Epuisés, nous demandons l’autorisation en poste si nous pouvons manger à l’abri du vent. Cinq minutes plus tard, nous sommes conviés dans la cuisine, au chaud, où 5 policiers prennent leur déjeuner. Ils nous proposent spontanément une assiette de riz au curry et saumon pêché par l’un d’entre eux. Entre cette proposition et notre pain et boîte de thon, le choix est vite fait et nous acceptons avec grand plaisir ! Nous dégustons notre repas ainsi que le pain fait maison qui est de loin meilleur que celui acheté en panaderia. Durant l’après-midi, le vent forcit et nous n’avons aucune envie de lui faire face, d’autant plus qu’il serait impossible de planter la tente dans la pampa désertique. Nous demandons une nouvelle fois si nous pouvons rester là le temps que le vent se calme, et éventuellement planter la tente à l’abri d’un bâtiment. Généralement, le vent se calme en fin de journée ou vers trois heures du matin, et nous avons en tête de partir de nuit pour lui échapper.

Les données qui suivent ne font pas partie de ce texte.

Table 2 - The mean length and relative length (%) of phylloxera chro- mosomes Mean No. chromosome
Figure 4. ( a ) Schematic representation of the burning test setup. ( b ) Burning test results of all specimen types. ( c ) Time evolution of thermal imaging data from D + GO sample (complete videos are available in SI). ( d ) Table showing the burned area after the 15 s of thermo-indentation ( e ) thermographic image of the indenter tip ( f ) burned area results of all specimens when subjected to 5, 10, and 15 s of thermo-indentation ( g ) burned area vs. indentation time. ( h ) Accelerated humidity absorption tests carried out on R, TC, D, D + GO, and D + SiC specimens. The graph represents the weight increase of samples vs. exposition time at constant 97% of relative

Après une sieste régénérante, nous passons notre soirée à discuter de choses et autres et attendons le retour du chef devant la télévision dans le bâtiment de garde auprès du chauffage. Le chef ne revenant pas de déplacement, les policiers de garde nous conduisent dans un bureau chauffé pour que nous puissions dormir. Le vent rugit toujours avec force à l’extérieur et nous savons que nous ne partirons pas cette nuit. Au petit matin, même constat.
Plusieurs solutions s’offrent à nous : (1) rester ici jusqu’à ce que le vent se calme, (2) affronter le vent de côté en prenant le risque d’avoir un accident, (3) faire du stop. Le choix est difficile. Nos amis policiers nous invitent au petit déjeuner. Sur la table nous attendent café, thé, petits pains maison et confiture ! Les chefs sont revenus au petit matin de leur mission mais restent cependant à papotter avec nous, ce qui bien sûr retarde notre décision.

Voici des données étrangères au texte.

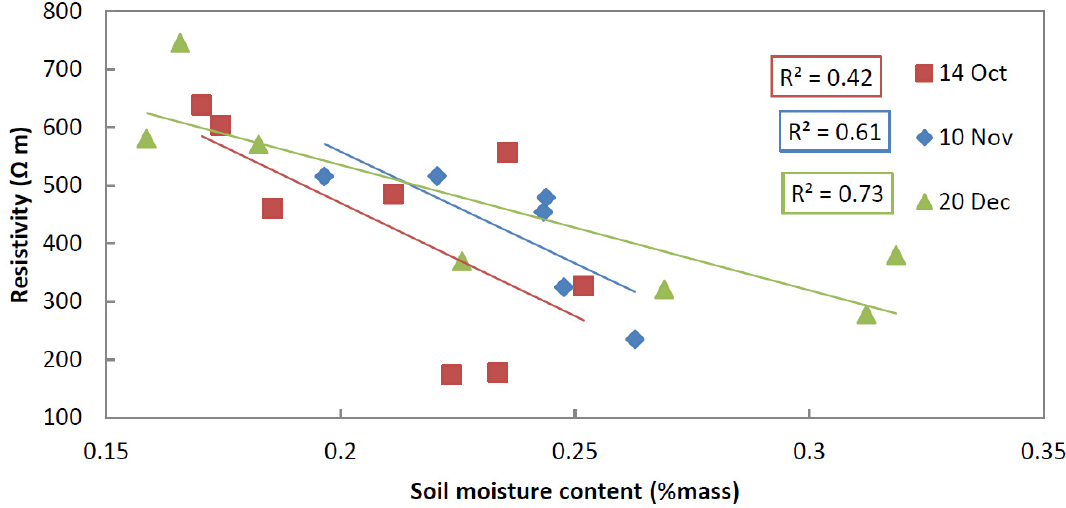
Figure 8. Correlation between soil moisture and resistivity at the depth of 90 cm indicated in Figure 5.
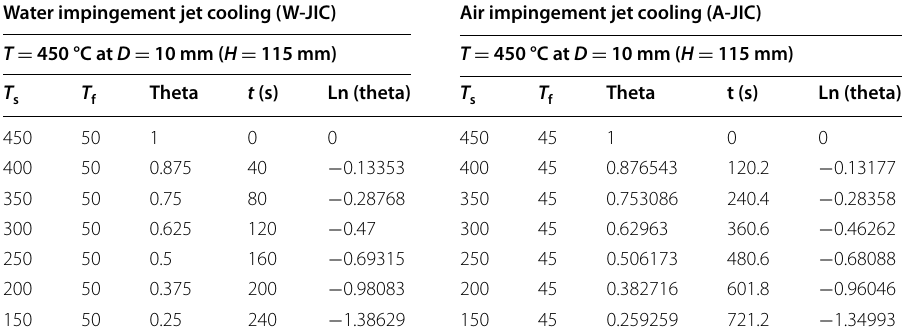
Table 6 Ln (theta) temperature time, D Water impingement jet cooling (W-JIC)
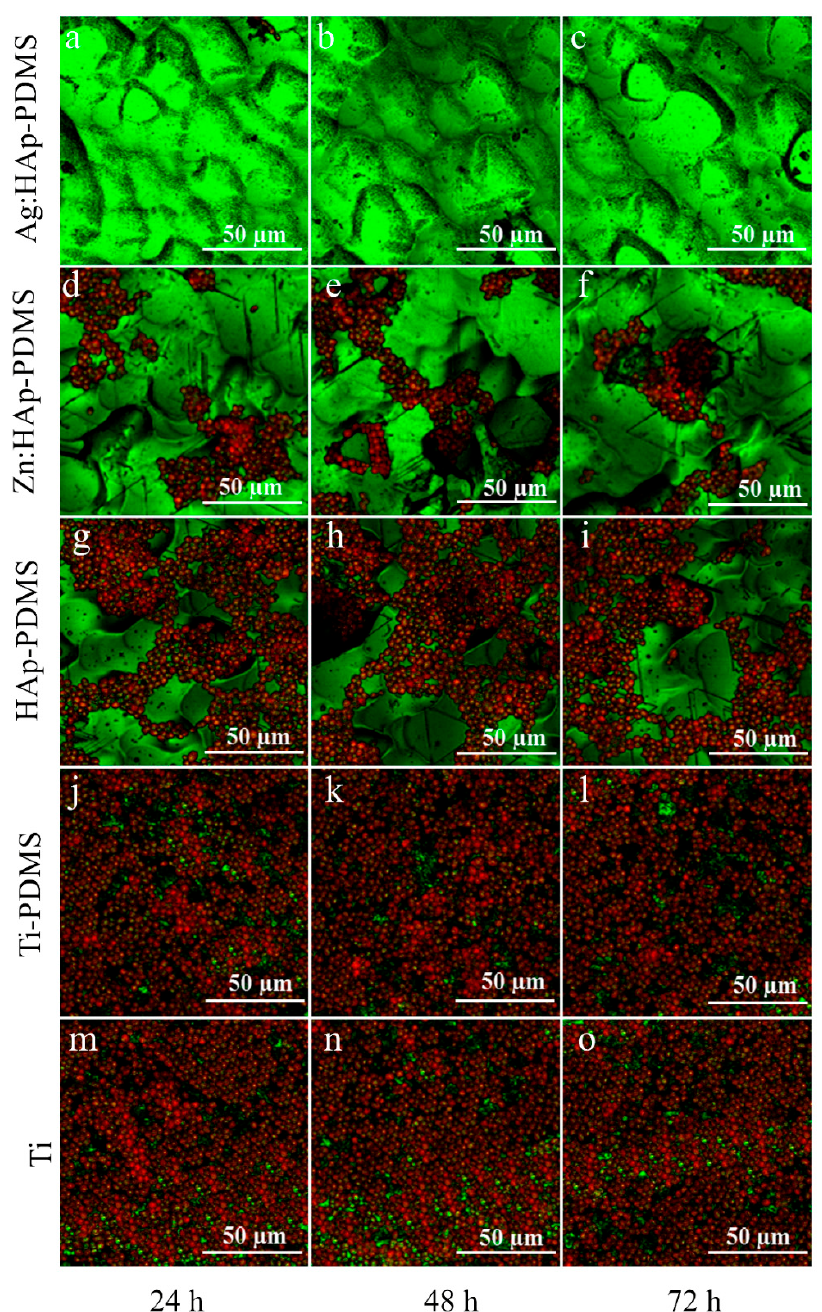
Figure 9. CLSM of biofilm image of C. albicans biofilm stained with propidium iodide developed on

Nous optons finalement pour la troisième solution, car nous ne voulons pas abuser de l’hospitalité des policiers, et reprendre la route nous semble trop dangereux. C’est tout penaud que nous nous installons à quelques metres du poste, le pouce levé. Se faire embarquer avec deux vélos n’est pas si simple, mais nous remarquons assez vite que nos amis policiers arrêtent prioritairement les 4x4 pick-up en leur demandant s’ils peuvent nous prendre. L’un d’eux nous fait signe : il a convaincu une famille qui se rend à Puerto Natales de nous prendre à l’arrière de leur camionnette.

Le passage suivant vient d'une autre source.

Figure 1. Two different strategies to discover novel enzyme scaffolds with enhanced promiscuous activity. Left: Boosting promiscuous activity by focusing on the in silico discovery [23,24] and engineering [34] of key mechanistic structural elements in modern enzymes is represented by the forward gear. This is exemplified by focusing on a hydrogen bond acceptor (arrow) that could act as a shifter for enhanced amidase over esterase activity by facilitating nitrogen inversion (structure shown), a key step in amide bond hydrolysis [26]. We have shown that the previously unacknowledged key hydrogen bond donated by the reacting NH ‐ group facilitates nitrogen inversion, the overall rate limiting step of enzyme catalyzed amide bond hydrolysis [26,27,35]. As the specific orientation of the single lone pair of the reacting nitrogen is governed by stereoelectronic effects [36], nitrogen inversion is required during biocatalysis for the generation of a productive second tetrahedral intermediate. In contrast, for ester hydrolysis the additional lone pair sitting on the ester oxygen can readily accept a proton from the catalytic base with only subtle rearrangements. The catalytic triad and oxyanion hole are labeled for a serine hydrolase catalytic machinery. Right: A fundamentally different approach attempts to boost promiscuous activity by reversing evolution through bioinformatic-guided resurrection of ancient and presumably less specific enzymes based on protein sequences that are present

Nous voyons le poste de police disparaître au loin, calés entre les vélos et les sacoches, les pieds sur la porte non fermée du véhicule ... et dire que nous avions choisi l’auto-stop pour des raisons de sécurité ! Cristian, Carolina et leur fils Nicolas s’arrêtent pour nous faire monter dans la partie fermée du pick-up de peur que nous prenions froid. Plus loin, ils nous offrent café chaud et une pâtisserie dans une cafétéria.
Nous faisons finalement un bond de 200 km en quelques heures et sans effort avec, malgré cette nouvelle rencontre, l’amertume du renoncement. Au camping de Puerto Natales, nous retrouvons avec surprise les couples cyclistes australiens, français et anglais que nous avions rencontrés les jours précédents. Comme nous, tous ont fait du stop ou ont pris le bus à cause du vent ... ouf, nous ne sommes donc pas les seuls ! Une très bonne soirée en compagnie de Cristian, Carolina, Nicolas et Alban, Nathalie et Charlotte, fraichement rencontrés dans un café, achèvent finalement les derniers remords de notre escapade en voiture.